(Requirement): Count every line below that contains "Metastatic", then give that count and nothing else.
Dataset content section start
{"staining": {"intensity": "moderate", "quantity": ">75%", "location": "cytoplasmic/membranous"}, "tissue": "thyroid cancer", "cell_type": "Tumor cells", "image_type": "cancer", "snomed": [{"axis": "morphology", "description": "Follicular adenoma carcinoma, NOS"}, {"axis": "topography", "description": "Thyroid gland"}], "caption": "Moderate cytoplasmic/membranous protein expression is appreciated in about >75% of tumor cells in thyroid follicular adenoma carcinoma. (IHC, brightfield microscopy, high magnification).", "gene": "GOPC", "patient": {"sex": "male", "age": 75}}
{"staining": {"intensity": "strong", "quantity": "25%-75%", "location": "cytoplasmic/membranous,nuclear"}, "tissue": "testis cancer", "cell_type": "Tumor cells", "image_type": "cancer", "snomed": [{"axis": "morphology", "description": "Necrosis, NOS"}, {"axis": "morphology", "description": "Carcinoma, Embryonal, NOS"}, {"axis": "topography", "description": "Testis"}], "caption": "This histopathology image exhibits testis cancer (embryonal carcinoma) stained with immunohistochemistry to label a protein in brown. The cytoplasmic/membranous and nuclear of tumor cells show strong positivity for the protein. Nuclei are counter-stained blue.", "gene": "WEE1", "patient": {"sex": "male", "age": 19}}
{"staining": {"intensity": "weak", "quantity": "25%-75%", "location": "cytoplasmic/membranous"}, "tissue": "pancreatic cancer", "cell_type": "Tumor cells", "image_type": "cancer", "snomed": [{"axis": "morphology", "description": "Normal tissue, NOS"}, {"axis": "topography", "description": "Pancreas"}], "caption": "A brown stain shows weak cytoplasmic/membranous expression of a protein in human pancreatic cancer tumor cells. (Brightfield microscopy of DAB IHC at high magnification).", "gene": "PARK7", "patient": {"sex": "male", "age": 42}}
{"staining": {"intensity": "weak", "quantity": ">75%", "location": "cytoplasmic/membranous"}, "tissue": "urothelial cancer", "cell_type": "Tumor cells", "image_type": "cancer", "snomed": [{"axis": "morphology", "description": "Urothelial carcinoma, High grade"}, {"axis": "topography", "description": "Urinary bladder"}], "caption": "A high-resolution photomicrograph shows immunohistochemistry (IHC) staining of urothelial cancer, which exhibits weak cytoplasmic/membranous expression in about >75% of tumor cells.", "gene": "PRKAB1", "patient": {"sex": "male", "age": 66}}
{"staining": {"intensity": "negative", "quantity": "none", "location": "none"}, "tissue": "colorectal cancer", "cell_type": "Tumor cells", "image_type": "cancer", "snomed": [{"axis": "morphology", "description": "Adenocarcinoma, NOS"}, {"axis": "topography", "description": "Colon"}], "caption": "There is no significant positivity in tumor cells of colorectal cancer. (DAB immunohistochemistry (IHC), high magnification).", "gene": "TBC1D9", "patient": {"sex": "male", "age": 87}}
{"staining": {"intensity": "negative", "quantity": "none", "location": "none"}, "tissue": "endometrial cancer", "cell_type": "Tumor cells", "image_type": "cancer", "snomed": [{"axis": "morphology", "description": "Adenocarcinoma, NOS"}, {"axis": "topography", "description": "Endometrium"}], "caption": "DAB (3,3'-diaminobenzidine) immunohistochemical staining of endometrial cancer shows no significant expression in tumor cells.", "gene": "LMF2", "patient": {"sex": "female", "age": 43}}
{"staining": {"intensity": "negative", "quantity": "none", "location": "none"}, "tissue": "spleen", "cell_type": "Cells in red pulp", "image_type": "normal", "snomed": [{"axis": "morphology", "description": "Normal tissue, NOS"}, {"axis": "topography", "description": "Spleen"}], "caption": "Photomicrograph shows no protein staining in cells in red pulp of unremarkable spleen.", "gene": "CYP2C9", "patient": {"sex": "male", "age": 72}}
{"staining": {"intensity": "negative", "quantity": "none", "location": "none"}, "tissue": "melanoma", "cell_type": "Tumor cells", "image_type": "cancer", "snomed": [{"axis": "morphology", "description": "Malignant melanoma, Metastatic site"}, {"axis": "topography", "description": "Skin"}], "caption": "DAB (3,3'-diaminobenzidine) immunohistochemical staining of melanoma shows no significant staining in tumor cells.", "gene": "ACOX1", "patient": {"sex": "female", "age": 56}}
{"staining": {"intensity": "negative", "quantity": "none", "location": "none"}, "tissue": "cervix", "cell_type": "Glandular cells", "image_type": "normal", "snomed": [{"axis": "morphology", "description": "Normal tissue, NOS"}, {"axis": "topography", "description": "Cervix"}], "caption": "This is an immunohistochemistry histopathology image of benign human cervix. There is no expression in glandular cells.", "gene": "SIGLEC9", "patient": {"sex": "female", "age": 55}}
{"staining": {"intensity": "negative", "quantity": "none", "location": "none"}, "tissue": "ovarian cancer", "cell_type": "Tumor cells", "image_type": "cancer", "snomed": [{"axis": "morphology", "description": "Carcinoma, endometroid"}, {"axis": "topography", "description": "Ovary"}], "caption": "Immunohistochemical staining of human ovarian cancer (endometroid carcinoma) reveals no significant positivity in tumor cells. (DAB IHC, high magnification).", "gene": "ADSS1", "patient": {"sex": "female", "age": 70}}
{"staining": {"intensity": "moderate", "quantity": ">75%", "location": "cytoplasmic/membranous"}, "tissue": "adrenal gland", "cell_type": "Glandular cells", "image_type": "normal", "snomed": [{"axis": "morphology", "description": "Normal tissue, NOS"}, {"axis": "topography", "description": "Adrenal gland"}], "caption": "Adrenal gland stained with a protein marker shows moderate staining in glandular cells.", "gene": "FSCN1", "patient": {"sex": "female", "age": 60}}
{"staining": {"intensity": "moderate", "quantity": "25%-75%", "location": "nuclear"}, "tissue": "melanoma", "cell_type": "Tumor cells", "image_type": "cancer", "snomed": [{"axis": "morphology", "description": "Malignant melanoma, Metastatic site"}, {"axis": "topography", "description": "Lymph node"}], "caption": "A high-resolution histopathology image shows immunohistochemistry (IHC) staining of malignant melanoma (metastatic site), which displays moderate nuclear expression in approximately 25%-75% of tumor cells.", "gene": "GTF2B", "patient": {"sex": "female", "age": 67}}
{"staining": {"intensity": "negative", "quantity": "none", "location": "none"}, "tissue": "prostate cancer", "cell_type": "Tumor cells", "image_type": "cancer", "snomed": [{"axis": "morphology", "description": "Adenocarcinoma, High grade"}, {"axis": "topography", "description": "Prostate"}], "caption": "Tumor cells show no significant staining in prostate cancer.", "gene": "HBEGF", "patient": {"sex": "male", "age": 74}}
Dataset content section end
(Solution to this task): 2